_What this task involves_
Return all of the following data verbatim, keeping every line as it appears.

==== Record excerpts

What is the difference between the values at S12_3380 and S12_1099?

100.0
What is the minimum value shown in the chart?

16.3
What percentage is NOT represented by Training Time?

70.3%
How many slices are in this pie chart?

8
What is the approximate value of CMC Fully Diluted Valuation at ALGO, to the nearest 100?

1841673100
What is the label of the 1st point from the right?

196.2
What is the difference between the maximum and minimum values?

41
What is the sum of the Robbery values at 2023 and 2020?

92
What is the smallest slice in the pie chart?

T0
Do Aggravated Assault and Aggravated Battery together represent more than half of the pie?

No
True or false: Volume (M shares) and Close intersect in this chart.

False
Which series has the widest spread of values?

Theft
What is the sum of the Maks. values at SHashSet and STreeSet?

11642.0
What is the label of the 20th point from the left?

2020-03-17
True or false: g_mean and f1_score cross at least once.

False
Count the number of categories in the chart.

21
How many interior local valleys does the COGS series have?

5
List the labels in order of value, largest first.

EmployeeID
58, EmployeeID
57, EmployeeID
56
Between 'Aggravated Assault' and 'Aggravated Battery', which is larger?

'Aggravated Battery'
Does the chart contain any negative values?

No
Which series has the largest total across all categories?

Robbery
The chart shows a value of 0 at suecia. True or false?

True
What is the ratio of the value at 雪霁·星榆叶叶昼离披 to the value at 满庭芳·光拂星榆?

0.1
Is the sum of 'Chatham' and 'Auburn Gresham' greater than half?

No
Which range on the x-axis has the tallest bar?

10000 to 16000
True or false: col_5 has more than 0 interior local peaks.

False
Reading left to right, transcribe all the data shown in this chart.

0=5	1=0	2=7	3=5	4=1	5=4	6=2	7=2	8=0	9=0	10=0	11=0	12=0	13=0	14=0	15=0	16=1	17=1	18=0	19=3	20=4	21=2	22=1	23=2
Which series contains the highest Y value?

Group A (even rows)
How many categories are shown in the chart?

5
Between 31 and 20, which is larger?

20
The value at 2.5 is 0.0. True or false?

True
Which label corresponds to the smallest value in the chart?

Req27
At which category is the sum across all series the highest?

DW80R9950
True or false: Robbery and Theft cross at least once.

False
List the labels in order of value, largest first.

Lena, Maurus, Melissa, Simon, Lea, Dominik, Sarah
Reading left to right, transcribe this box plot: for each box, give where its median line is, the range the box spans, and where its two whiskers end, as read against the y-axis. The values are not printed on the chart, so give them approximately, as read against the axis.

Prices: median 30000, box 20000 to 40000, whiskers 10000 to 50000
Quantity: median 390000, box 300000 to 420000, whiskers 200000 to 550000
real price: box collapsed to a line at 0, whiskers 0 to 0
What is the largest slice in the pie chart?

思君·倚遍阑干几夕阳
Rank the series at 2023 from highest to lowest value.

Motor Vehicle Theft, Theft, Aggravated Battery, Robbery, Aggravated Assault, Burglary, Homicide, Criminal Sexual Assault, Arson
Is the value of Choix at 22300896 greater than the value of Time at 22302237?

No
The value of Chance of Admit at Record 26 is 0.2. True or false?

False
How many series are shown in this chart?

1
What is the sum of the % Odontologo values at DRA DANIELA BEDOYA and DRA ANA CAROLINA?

========

_Answer for this exercise_
What is the difference between the values at S12_3380 and S12_1099?

100.0
What is the minimum value shown in the chart?

16.3
What percentage is NOT represented by Training Time?

70.3%
How many slices are in this pie chart?

8
What is the approximate value of CMC Fully Diluted Valuation at ALGO, to the nearest 100?

1841673100
What is the label of the 1st point from the right?

196.2
What is the difference between the maximum and minimum values?

41
What is the sum of the Robbery values at 2023 and 2020?

92
What is the smallest slice in the pie chart?

T0
Do Aggravated Assault and Aggravated Battery together represent more than half of the pie?

No
True or false: Volume (M shares) and Close intersect in this chart.

False
Which series has the widest spread of values?

Theft
What is the sum of the Maks. values at SHashSet and STreeSet?

11642.0
What is the label of the 20th point from the left?

2020-03-17
True or false: g_mean and f1_score cross at least once.

False
Count the number of categories in the chart.

21
How many interior local valleys does the COGS series have?

5
List the labels in order of value, largest first.

EmployeeID
58, EmployeeID
57, EmployeeID
56
Between 'Aggravated Assault' and 'Aggravated Battery', which is larger?

'Aggravated Battery'
Does the chart contain any negative values?

No
Which series has the largest total across all categories?

Robbery
The chart shows a value of 0 at suecia. True or false?

True
What is the ratio of the value at 雪霁·星榆叶叶昼离披 to the value at 满庭芳·光拂星榆?

0.1
Is the sum of 'Chatham' and 'Auburn Gresham' greater than half?

No
Which range on the x-axis has the tallest bar?

10000 to 16000
True or false: col_5 has more than 0 interior local peaks.

False
Reading left to right, transcribe all the data shown in this chart.

0=5	1=0	2=7	3=5	4=1	5=4	6=2	7=2	8=0	9=0	10=0	11=0	12=0	13=0	14=0	15=0	16=1	17=1	18=0	19=3	20=4	21=2	22=1	23=2
Which series contains the highest Y value?

Group A (even rows)
How many categories are shown in the chart?

5
Between 31 and 20, which is larger?

20
The value at 2.5 is 0.0. True or false?

True
Which label corresponds to the smallest value in the chart?

Req27
At which category is the sum across all series the highest?

DW80R9950
True or false: Robbery and Theft cross at least once.

False
List the labels in order of value, largest first.

Lena, Maurus, Melissa, Simon, Lea, Dominik, Sarah
Reading left to right, transcribe this box plot: for each box, give where its median line is, the range the box spans, and where its two whiskers end, as read against the y-axis. The values are not printed on the chart, so give them approximately, as read against the axis.

Prices: median 30000, box 20000 to 40000, whiskers 10000 to 50000
Quantity: median 390000, box 300000 to 420000, whiskers 200000 to 550000
real price: box collapsed to a line at 0, whiskers 0 to 0
What is the largest slice in the pie chart?

思君·倚遍阑干几夕阳
Rank the series at 2023 from highest to lowest value.

Motor Vehicle Theft, Theft, Aggravated Battery, Robbery, Aggravated Assault, Burglary, Homicide, Criminal Sexual Assault, Arson
Is the value of Choix at 22300896 greater than the value of Time at 22302237?

No
The value of Chance of Admit at Record 26 is 0.2. True or false?

False
How many series are shown in this chart?

1
What is the sum of the % Odontologo values at DRA DANIELA BEDOYA and DRA ANA CAROLINA?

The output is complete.